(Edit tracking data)
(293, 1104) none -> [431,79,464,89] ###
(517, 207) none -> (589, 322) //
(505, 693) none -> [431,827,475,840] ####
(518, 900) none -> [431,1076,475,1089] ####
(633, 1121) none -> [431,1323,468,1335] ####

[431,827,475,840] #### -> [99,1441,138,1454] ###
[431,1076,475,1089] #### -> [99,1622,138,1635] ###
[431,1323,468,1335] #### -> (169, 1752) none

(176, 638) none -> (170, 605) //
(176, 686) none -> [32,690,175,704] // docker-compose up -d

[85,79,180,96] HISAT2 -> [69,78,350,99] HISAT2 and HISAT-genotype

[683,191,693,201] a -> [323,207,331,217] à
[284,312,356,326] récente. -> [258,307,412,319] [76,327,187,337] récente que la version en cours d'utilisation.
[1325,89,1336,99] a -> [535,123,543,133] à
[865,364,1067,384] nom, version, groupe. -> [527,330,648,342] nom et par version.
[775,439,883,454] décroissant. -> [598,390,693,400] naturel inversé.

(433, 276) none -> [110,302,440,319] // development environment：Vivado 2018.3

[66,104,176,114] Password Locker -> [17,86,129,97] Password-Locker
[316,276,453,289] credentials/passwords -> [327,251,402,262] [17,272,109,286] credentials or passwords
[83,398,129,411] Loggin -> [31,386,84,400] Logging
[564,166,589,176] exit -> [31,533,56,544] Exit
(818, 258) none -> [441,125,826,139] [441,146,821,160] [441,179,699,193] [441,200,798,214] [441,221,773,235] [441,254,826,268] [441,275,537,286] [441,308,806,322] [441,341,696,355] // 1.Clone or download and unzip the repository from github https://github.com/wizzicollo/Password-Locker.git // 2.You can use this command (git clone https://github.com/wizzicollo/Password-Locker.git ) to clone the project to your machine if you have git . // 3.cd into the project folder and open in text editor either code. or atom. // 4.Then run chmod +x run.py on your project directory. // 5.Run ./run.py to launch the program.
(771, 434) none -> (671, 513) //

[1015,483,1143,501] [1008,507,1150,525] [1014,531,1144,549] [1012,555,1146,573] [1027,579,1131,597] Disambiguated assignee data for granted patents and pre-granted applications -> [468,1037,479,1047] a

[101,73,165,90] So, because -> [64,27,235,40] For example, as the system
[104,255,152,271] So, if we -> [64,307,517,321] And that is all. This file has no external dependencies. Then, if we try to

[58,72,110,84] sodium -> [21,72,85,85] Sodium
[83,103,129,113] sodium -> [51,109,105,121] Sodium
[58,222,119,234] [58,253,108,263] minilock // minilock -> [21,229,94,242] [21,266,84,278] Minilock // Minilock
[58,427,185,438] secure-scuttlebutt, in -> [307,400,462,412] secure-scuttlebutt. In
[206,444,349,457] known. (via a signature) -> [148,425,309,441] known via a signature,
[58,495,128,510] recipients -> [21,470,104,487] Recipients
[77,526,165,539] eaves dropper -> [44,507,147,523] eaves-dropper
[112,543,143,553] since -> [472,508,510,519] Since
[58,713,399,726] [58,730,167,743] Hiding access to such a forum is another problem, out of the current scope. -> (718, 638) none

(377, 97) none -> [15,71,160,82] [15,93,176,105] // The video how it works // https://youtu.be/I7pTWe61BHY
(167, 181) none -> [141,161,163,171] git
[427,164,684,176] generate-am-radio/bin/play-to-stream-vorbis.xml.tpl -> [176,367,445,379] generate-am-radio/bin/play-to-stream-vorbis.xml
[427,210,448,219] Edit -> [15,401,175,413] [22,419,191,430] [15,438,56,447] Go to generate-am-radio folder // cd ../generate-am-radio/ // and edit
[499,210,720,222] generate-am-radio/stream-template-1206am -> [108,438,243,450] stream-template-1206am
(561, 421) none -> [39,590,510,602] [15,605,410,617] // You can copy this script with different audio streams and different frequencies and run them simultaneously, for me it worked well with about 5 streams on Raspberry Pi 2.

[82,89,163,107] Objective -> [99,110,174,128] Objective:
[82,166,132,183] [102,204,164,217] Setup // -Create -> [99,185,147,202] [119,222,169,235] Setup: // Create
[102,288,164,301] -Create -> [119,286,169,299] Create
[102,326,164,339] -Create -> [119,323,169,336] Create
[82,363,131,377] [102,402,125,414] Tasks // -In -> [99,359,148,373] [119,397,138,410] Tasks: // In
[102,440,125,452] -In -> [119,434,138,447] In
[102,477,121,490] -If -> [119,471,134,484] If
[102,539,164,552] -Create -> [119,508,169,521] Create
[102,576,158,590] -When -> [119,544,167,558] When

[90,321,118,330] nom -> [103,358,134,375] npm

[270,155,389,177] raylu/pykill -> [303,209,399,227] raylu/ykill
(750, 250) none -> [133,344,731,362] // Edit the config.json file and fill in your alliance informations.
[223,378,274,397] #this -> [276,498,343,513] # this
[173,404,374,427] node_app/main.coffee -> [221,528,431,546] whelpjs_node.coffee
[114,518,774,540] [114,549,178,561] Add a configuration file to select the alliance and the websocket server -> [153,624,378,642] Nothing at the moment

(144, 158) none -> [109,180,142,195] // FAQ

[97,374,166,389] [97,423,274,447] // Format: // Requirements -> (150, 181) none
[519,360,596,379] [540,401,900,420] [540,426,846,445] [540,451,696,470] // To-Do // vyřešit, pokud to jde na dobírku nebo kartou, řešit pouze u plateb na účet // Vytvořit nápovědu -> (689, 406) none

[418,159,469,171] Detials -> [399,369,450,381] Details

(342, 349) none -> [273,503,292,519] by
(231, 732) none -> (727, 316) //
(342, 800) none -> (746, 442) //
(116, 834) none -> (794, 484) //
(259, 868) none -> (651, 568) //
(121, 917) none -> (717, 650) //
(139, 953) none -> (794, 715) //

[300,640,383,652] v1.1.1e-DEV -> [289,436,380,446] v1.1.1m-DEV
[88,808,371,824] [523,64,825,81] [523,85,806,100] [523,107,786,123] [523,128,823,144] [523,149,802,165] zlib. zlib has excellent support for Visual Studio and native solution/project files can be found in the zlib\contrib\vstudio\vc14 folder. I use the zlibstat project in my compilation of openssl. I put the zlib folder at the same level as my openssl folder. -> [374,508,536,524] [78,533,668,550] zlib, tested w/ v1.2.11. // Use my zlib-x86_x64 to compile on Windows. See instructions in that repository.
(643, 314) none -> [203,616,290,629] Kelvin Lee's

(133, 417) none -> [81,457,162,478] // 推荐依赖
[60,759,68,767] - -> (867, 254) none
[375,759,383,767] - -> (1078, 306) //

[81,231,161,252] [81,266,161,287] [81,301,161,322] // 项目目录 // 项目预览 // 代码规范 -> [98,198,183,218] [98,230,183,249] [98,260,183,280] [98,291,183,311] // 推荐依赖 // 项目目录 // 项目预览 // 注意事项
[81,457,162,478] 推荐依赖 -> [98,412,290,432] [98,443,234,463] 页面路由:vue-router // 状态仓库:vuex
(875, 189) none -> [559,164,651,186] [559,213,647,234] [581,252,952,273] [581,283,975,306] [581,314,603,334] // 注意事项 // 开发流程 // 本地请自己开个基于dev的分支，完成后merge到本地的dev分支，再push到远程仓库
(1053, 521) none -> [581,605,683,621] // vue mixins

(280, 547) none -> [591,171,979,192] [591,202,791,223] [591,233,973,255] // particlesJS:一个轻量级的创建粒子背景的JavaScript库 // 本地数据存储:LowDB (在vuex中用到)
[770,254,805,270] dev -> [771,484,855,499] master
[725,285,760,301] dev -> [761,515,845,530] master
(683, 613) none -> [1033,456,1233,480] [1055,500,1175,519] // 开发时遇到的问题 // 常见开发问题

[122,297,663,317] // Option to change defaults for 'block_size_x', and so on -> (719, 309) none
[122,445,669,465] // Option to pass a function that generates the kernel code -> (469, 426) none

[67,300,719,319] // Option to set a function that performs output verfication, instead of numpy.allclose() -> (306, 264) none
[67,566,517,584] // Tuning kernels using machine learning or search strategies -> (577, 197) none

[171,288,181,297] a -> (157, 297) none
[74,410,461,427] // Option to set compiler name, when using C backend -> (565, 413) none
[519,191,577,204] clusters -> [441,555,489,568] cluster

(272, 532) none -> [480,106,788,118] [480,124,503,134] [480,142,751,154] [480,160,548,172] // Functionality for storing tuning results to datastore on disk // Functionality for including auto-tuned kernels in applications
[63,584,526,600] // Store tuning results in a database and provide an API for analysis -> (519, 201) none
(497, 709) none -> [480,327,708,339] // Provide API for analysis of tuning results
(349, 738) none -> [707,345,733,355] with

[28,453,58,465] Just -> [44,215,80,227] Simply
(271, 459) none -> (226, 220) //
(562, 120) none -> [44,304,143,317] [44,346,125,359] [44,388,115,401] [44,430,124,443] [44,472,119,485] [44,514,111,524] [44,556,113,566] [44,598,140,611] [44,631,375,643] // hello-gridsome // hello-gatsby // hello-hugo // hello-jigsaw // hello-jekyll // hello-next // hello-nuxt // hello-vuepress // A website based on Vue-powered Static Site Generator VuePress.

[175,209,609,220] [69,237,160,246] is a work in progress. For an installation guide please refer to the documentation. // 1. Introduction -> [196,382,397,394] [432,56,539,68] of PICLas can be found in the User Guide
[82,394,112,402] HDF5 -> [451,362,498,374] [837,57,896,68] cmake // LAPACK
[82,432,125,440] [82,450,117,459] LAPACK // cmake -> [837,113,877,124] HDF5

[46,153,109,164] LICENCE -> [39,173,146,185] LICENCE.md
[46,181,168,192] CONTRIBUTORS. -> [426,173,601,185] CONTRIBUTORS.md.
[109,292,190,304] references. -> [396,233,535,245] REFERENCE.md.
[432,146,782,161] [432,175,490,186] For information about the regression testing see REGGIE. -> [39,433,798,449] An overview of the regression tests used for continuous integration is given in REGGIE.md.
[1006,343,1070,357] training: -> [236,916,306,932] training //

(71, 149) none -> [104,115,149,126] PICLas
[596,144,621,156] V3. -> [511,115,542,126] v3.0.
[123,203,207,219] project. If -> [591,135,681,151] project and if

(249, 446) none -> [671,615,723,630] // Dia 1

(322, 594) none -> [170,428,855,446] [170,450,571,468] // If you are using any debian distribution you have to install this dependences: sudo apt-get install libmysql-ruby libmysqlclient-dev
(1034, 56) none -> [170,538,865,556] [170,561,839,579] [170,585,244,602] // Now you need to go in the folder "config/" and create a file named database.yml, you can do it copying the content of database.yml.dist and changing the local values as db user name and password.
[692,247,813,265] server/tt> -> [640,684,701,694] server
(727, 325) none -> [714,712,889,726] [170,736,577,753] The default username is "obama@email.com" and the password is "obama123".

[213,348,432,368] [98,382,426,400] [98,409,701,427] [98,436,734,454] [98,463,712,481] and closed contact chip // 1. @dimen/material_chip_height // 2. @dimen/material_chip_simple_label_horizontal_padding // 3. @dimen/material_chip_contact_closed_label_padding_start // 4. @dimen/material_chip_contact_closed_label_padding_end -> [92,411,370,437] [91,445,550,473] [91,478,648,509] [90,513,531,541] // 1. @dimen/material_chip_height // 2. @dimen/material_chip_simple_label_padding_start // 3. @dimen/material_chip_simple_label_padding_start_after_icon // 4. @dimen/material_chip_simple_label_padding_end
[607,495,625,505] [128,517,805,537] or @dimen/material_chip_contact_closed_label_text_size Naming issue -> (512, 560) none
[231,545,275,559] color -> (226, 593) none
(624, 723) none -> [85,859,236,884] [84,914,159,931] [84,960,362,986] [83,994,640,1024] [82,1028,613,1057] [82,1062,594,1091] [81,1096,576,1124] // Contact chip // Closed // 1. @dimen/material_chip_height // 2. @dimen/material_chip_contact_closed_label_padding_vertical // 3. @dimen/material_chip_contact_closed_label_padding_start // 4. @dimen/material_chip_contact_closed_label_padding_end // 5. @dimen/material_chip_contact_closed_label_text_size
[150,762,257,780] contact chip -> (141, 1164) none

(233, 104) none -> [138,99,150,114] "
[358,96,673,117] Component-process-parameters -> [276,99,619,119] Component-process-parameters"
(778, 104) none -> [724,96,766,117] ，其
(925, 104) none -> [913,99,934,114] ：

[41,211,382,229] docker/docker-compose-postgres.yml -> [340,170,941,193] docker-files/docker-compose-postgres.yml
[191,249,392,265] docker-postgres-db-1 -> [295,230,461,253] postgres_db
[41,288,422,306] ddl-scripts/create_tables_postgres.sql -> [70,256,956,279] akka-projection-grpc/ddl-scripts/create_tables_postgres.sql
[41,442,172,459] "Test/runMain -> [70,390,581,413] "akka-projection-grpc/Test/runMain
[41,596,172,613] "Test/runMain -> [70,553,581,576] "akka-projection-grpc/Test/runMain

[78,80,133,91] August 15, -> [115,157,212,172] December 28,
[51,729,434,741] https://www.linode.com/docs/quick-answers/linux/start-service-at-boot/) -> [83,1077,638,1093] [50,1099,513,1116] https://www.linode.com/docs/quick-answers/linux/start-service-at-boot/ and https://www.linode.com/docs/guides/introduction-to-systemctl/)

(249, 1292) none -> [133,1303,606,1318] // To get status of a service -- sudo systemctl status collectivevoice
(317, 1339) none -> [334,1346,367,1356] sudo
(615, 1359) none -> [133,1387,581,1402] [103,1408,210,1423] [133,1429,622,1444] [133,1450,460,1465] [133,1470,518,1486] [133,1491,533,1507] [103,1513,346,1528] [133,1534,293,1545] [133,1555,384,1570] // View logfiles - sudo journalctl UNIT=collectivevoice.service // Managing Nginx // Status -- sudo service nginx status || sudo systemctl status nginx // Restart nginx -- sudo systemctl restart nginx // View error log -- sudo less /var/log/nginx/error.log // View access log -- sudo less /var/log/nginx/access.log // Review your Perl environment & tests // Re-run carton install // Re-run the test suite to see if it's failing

• **TO DO**: Using only the entries above, output the line with "[58,495,128,510] recipients ->", the line with "[102,539,164,552] -Create ->", and all lines between them, exactly as they stand.

• **RESPONSE BELOW**:
[58,495,128,510] recipients -> [21,470,104,487] Recipients
[77,526,165,539] eaves dropper -> [44,507,147,523] eaves-dropper
[112,543,143,553] since -> [472,508,510,519] Since
[58,713,399,726] [58,730,167,743] Hiding access to such a forum is another problem, out of the current scope. -> (718, 638) none

(377, 97) none -> [15,71,160,82] [15,93,176,105] // The video how it works // https://youtu.be/I7pTWe61BHY
(167, 181) none -> [141,161,163,171] git
[427,164,684,176] generate-am-radio/bin/play-to-stream-vorbis.xml.tpl -> [176,367,445,379] generate-am-radio/bin/play-to-stream-vorbis.xml
[427,210,448,219] Edit -> [15,401,175,413] [22,419,191,430] [15,438,56,447] Go to generate-am-radio folder // cd ../generate-am-radio/ // and edit
[499,210,720,222] generate-am-radio/stream-template-1206am -> [108,438,243,450] stream-template-1206am
(561, 421) none -> [39,590,510,602] [15,605,410,617] // You can copy this script with different audio streams and different frequencies and run them simultaneously, for me it worked well with about 5 streams on Raspberry Pi 2.

[82,89,163,107] Objective -> [99,110,174,128] Objective:
[82,166,132,183] [102,204,164,217] Setup // -Create -> [99,185,147,202] [119,222,169,235] Setup: // Create
[102,288,164,301] -Create -> [119,286,169,299] Create
[102,326,164,339] -Create -> [119,323,169,336] Create
[82,363,131,377] [102,402,125,414] Tasks // -In -> [99,359,148,373] [119,397,138,410] Tasks: // In
[102,440,125,452] -In -> [119,434,138,447] In
[102,477,121,490] -If -> [119,471,134,484] If
[102,539,164,552] -Create -> [119,508,169,521] Create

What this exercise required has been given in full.